Start of RECORDS SUPPLIED

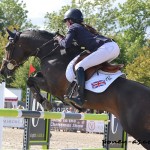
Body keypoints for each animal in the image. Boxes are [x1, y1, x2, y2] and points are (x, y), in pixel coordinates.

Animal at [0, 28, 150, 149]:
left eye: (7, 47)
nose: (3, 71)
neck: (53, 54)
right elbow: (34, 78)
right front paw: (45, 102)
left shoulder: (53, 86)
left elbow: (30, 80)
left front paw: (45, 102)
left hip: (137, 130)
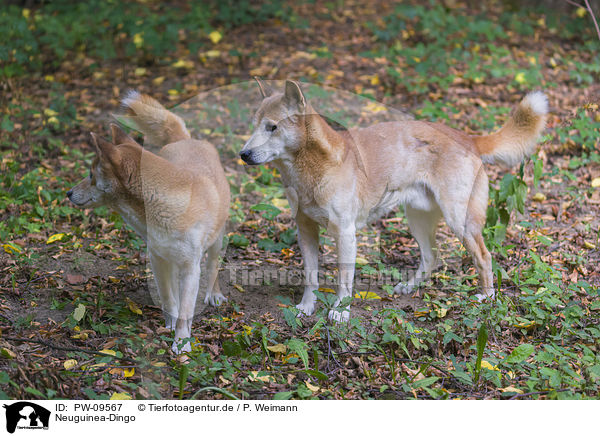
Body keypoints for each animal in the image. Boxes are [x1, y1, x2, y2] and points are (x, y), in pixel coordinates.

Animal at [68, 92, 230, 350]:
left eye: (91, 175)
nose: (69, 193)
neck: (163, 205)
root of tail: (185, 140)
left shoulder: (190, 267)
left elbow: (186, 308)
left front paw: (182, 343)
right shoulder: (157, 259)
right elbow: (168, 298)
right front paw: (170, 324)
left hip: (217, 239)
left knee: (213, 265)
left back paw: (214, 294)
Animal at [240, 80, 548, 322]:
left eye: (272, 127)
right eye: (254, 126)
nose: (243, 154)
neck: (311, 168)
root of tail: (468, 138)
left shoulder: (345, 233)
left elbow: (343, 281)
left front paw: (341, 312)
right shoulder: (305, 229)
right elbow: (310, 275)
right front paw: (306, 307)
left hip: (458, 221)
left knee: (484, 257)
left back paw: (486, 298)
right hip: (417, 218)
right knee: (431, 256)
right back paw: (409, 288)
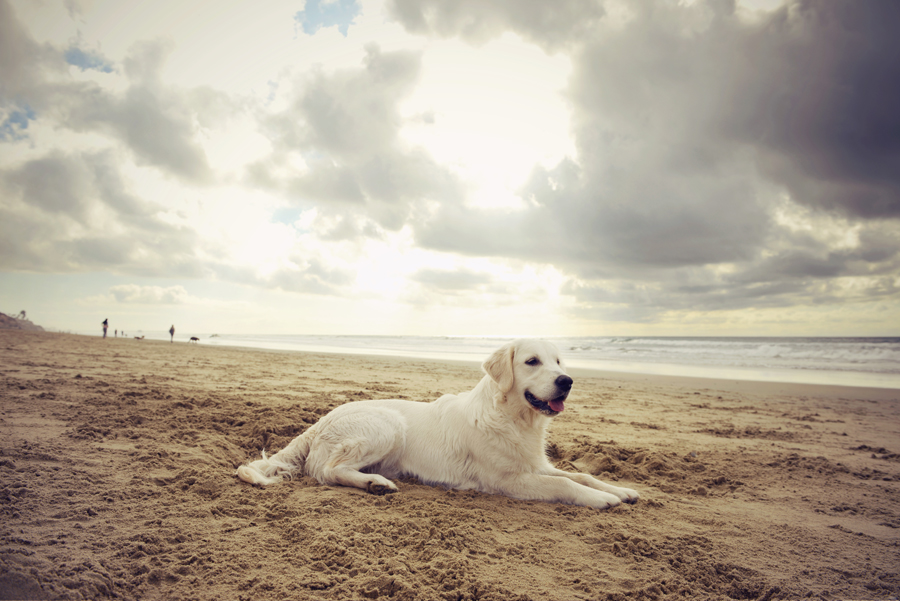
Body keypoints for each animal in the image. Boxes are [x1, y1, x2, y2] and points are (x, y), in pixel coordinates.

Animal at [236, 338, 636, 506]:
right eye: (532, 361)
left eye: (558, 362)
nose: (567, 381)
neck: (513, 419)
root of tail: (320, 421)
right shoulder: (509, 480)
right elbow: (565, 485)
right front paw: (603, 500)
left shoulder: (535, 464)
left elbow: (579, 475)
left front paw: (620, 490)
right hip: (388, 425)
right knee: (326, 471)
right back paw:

End of RECORDS SUPPLIED
Start of RECORDS SUPPLIED

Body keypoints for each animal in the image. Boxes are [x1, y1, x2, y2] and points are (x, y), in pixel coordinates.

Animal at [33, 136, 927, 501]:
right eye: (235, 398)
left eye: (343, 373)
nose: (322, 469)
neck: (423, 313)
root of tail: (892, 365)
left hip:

End of RECORDS SUPPLIED

_BRIEF:_ Exact duplication is required for the lines above, from the line that contains "root of tail: (468, 138)" to the line that contains "right back paw: (409, 288)", inclusive; omit all others.

_COMPLETED TASK:_
root of tail: (468, 138)
left shoulder: (345, 233)
left elbow: (343, 281)
left front paw: (341, 312)
right shoulder: (305, 229)
right elbow: (310, 275)
right front paw: (306, 307)
left hip: (458, 221)
left knee: (484, 257)
left back paw: (486, 298)
right hip: (417, 218)
right knee: (431, 256)
right back paw: (409, 288)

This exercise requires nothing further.